Thanks for the information. I will def. look into it. can I get better brakes aftermaket (rotos, included, etc) for $500? If so, I'd rather go with that.... As for it being certified, when I purchased the van back in 2011 they gave me new front and back brakes. I've put more than 30.k in two years so I think it is fair for the back brakes to be on their last sprint. 




Zambee500 said:


> Was "engine fluid exchange" just the ATF? Or did they do other stuff like coolant flush, power steering fluid, transaxle fluid, etc.? Just curious.
> 
> As to brakes, if you recently bought it certified you might want to push them on it for selling you a certified van with the brakes mostly worn and see if they will give you a break on the price. If not, obviously up to you, but the VW dealerships are priced way too high for brakes, IMHO anyway. And they're just going to put on more Chineseum rotors that are not likely to have a very long life. For $500 on one axle, I'd be looking after-market for sure. But if you go with dealership, make sure they use the true OEM parts. VW (and most other) dealerships have two separate part numbers on pads and rotors. One is the true OEM like what was installed at the factory, and then they will have a crappy cheaper quality rotors & pads at a lower price that they will also call "OEM" to allow the dealerships to compete with the Meineke and Brake Plus types of places that advertise those ridiculously cheap $79 "brake jobs". Don't let them stick you with the cheap crap if you're paying $500 per axle for a brake job. I posted the part numbers in another brake thread quite awhile back, so you can search for it. (The suffix may have changed on the part numbers if they've updated the part since then - e.g., from -A to -B or from -B to -C.)


----------



## White09RoutanS (Mar 14, 2013)

Zambee500 said:


> Was "engine fluid exchange" just the ATF? Or did they do other stuff like coolant flush, power steering fluid, transaxle fluid, etc.? Just curious.

Available data →
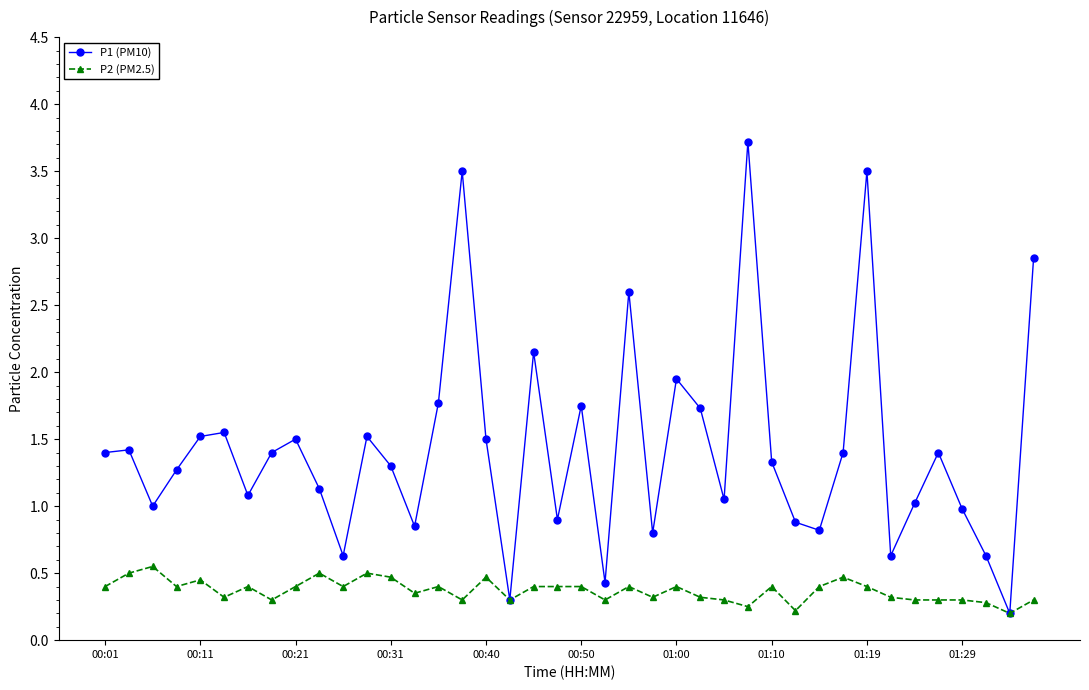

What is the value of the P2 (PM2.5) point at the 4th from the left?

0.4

--

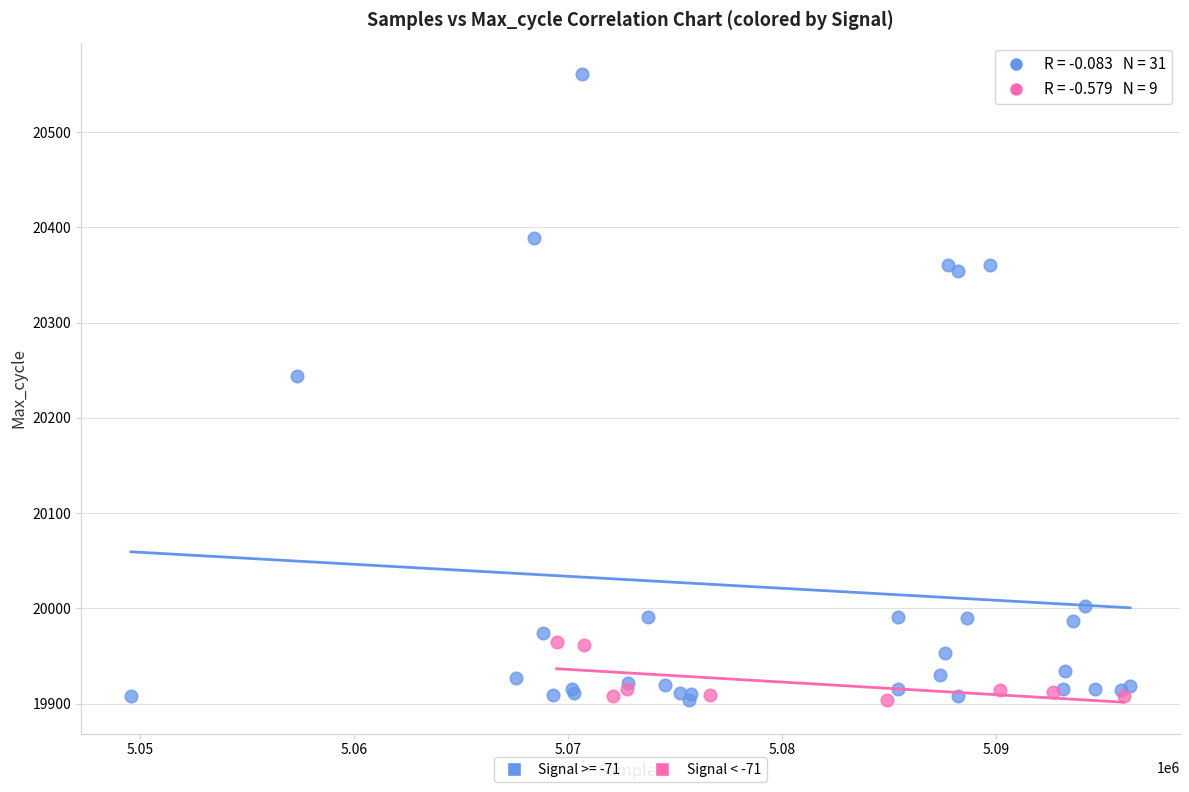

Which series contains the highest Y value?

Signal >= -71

Work instructions →
A. In the forum thread about the van's brakes, in what year was the van bought, and what did the seller give it at that time?
B. Carry on the forum thread about the van's brakes, starting right after its final quoted line.

Results of the exercise →
A. The van was bought in 2011, and it was given new front and back brakes.

B.
 The receipt says *"PERFORM ENGINE FLUID EXCHANGE"* but there is no mention of the power steering fluid, transaxle fluid, etc. It simply says *"TOP OFF ALL FLUIDS."*


----------



## Zambee500 (Jun 23, 2011)

White09RoutanS said:


> can I get better brakes aftermaket (rotos, included, etc) for $500? If so, I'd rather go with that....


 Check out some of the brake rotor threads here. You can get a pair of premium rotors & pads for $150-$210 from rockauto.com or anythingauto.com or brakeperformance.com. Rears are a little bit cheaper too. An independent shop should be charging somewhere in the $75-$125 range for labor. I think it'd be fair that they might bump the labor up a little bit b/c it's common for shops to make a little bit on parts too, and you'd be taking that away from them. And they might not warranty the work if you supply the parts, but most brakes are only warrantied for a short period like 6 mos/6k miles, so I don't know how much that is worth to you. TireRack also has some decent prices on Hawk and Akebono, and they have affiliated local independent shops they can refer you to who might warranty the work.


----------



## White09RoutanS (Mar 14, 2013)

Ok, I will surely look into that.. 

Regarding Meineke, you said you do not recommend them right?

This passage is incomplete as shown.